As predicted, things have gotten uber busy in my life as of late.  I've spent the last few months digging through a seemingly endless stream of assessment checklists, evaluation write-ups, emails, and appointments as part of the J-Rex's re-entry into the school system. To top that off, I've been preparing myself to get back into the working world as soon as possible by tackling all of the overdue projects I've had sitting around and may not have as much time for once I'm back in the workforce. I've done a thorough "spring cleaning" (in my case, this was more like a "once every few years cleaning"), purged my closet to finally make the quantity of my possessions match the small size of my living space, and gotten caught up on all of my mending, fixing, and filing.  Finally...finally...I am seeing the light at the end of the to-do-tunnel.  Other than a couple of major projects that will have to be completed in stages, I'm almost down to just the day-to-day tasks of my life, which, really, aren't all that time-consuming.  

Somehow, all of this took me longer than I realized and I found myself looking around the other day and realizing that it was Spring! Planting season is upon us! And I haven't blogged since just before the J-Rex's birthday! 

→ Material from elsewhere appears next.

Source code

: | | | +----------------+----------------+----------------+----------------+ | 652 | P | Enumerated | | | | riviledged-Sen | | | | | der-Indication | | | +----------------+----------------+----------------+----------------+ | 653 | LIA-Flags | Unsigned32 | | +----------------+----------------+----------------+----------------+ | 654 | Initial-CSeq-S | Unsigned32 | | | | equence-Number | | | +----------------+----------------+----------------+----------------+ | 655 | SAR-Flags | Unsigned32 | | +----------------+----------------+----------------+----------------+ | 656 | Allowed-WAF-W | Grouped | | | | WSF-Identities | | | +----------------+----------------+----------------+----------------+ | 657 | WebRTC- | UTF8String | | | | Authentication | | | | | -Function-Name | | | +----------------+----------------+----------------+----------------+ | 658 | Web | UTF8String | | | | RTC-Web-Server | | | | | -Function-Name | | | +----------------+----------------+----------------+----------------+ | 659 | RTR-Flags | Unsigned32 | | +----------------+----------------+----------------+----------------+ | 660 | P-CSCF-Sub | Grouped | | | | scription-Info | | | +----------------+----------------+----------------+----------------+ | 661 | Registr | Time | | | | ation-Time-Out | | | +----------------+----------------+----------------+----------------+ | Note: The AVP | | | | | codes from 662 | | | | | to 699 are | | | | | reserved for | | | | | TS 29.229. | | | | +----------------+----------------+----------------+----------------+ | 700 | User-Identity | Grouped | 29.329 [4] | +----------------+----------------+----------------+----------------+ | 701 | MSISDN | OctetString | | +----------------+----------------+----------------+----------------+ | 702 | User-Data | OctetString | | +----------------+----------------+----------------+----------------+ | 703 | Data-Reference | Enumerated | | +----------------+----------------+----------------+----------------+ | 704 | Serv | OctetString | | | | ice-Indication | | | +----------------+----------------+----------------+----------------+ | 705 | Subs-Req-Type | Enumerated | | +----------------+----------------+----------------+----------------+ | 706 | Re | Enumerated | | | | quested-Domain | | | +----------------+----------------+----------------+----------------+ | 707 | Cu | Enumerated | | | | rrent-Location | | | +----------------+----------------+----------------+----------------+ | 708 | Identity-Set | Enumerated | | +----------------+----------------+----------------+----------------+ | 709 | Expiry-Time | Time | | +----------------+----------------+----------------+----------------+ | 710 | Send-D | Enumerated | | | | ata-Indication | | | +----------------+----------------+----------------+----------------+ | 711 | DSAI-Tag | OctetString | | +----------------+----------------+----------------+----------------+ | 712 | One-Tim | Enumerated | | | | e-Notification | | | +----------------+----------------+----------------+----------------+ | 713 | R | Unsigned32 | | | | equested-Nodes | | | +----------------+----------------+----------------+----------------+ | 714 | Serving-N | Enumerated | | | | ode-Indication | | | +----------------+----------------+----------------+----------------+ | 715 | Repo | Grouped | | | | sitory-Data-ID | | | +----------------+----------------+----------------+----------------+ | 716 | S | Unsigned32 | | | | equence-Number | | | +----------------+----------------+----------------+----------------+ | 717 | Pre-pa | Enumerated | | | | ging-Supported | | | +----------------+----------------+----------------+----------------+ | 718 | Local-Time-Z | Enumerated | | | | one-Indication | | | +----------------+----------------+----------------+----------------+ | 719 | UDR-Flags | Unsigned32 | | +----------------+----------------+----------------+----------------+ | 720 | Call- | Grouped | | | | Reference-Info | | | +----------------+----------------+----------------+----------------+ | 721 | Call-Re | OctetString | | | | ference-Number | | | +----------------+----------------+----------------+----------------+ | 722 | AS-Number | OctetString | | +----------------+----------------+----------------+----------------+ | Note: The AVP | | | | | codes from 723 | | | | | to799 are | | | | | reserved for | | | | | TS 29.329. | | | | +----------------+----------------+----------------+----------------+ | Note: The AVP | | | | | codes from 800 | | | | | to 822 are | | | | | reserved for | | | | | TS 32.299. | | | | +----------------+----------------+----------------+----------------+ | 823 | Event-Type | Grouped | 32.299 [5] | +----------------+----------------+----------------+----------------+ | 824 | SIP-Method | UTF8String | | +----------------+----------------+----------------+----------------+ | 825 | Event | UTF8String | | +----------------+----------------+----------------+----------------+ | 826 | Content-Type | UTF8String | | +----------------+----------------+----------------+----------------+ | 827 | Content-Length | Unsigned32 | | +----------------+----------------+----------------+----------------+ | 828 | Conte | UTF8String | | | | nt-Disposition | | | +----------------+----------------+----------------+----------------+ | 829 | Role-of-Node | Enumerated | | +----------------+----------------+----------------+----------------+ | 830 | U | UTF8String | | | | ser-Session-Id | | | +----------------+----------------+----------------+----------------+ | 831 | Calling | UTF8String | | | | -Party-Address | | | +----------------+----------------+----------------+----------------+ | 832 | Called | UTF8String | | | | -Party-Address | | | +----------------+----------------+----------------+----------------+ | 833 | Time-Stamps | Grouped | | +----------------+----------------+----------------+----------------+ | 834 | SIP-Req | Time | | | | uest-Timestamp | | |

At first, I decided to put both "tasks," blogging and gardening, on my to-do list like everything else I felt like I needed to do.  Then, a few days went by and I couldn't get to everything.  I would look at the words, "write a blog post" and "plant beans" and feel like something was slipping away from me with every day of productivity that I accomplished.  I would check off a task but mourn the loss of time that took me away from the writing and the planting that I needed to do in a more fundamental sense than the needs of deadlines and housework. 

So, I scratched them off. I went back to tackling my list of obligations and, oddly, felt better about everything I did knowing that, as soon as I could make some time, I was going to reward myself with some writing or gardening.  I realized that these things are not obligations...they are not "to-dos"...they are part of my self-care, something I have severely neglected in these last few months of busy.

Last week, I finally reached a stress breaking point.  My response, though, was to push myself all the more, reaching with desperation for a moment when I would have everything done and could relax.  Needless to say, my week this week hasn't been the happiest...until I had a revelation this morning: I don't actually have to be done with everything to take care of myself.  

More importantly, if I don't practice self-care, I won't actually be able to complete everything I want to accomplish - not now, not in this life.  So today, I got a few things done during the homeschool day but, as soon as the schoolwork was finished, I made myself a cup of tea and went out to my porch.  I wasn't sure what I was planning to do, I just knew I needed to take a few minutes to practice some self-care.

The next thing I knew, my fingers were digging in the dirt, transplanting plants that froze over the winter but might come back up this year.  I was filling small pots with the first plantings of quinoa, spinach, lettuce, and swiss chard and noticed a smile starting to slowly make its way across my face...a lightness lift up from my
shoulders...a song light upon my lips. 

For a moment, I stopped worrying about anything.  I didn't even care whether these plants will survive.  I just let myself be in the moment, feeling the dirt in my nails and the pre-storm breeze on my skin.  I simply stopped.  And, instead of regretting the time lost, I became inspired again...refreshed and renewed to get back to work...this time, with that slow smile still echoing in my heart.